Task statement:
Extract each line of the records below that contains the word "none".

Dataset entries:
----------

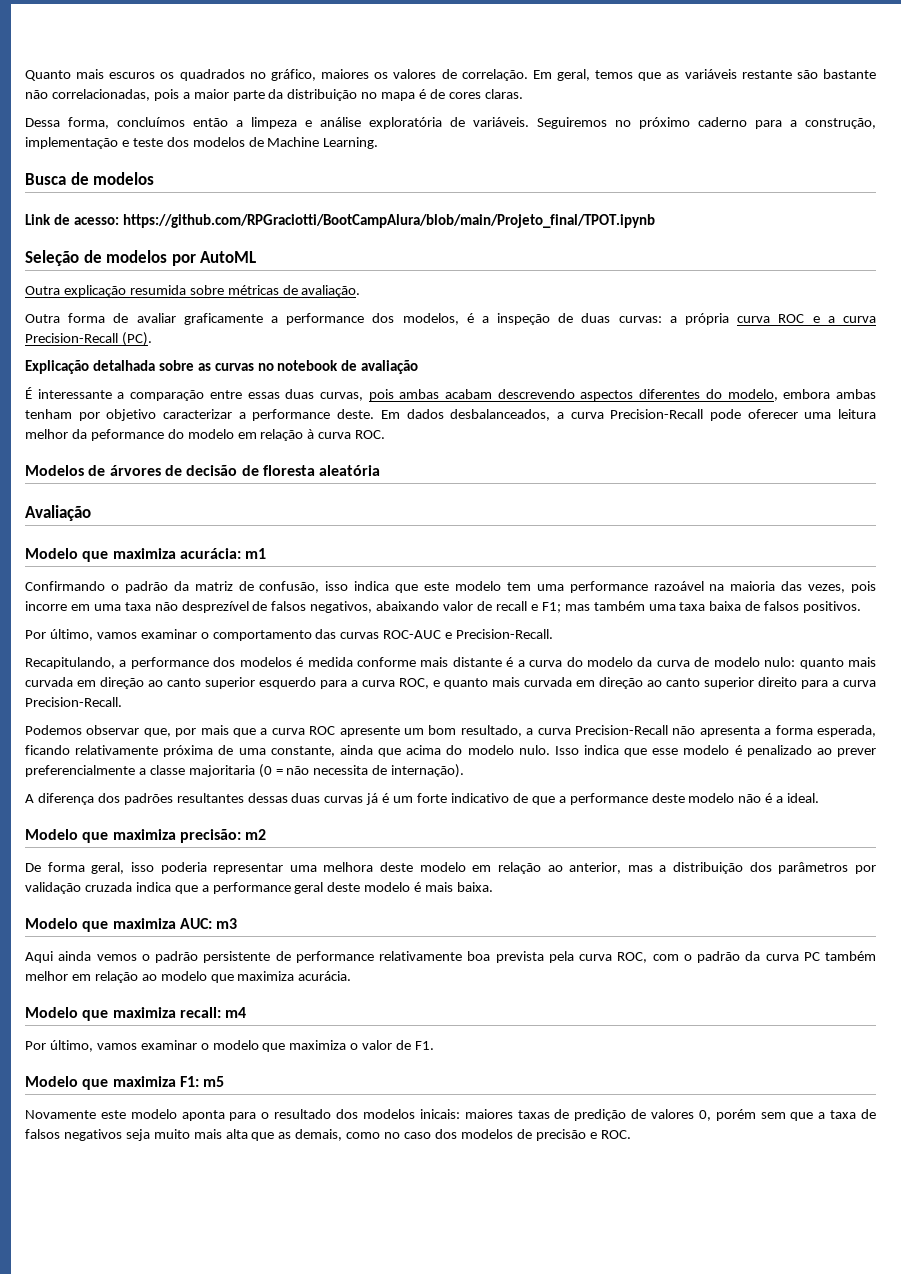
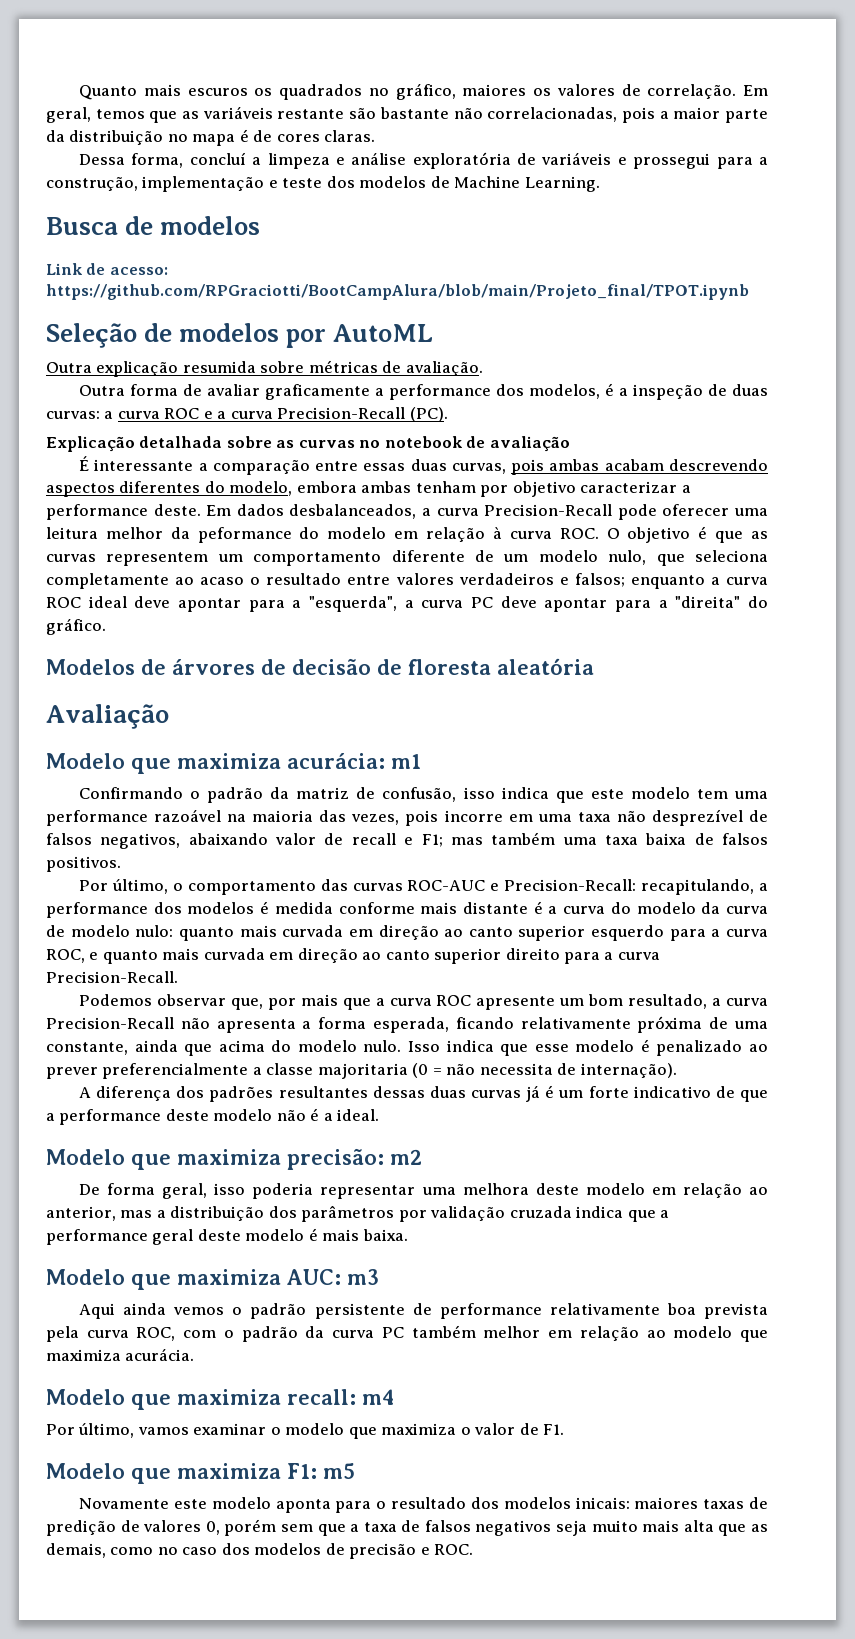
[117,117,228,127] concluímos então -> [189,152,246,165] concluí
[473,117,747,129] variáveis. Seguiremos no próximo caderno -> [541,152,711,169] variáveis e prossegui
[685,313,730,325] própria -> (114, 415) none
(386, 434) none -> [606,526,769,543] [46,550,768,566] [46,573,769,589] [46,596,768,612] [46,618,106,635] O objetivo é que as curvas representem um comportamento diferente de um modelo nulo, que seleciona completamente ao acaso o resultado entre valores verdadeiros e falsos; enquanto a curva ROC ideal deve apontar para a "esquerda", a curva PC deve apontar para a "direita" do gráfico.
[96,629,197,639] vamos examinar -> (168, 886) none
[456,629,554,639] [25,657,115,669] Precision-Recall. // Recapitulando, -> [504,879,755,895] Precision-Recall: recapitulando,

----------

Response to this exercise:
[685,313,730,325] própria -> (114, 415) none
(386, 434) none -> [606,526,769,543] [46,550,768,566] [46,573,769,589] [46,596,768,612] [46,618,106,635] O objetivo é que as curvas representem um comportamento diferente de um modelo nulo, que seleciona completamente ao acaso o resultado entre valores verdadeiros e falsos; enquanto a curva ROC ideal deve apontar para a "esquerda", a curva PC deve apontar para a "direita" do gráfico.
[96,629,197,639] vamos examinar -> (168, 886) none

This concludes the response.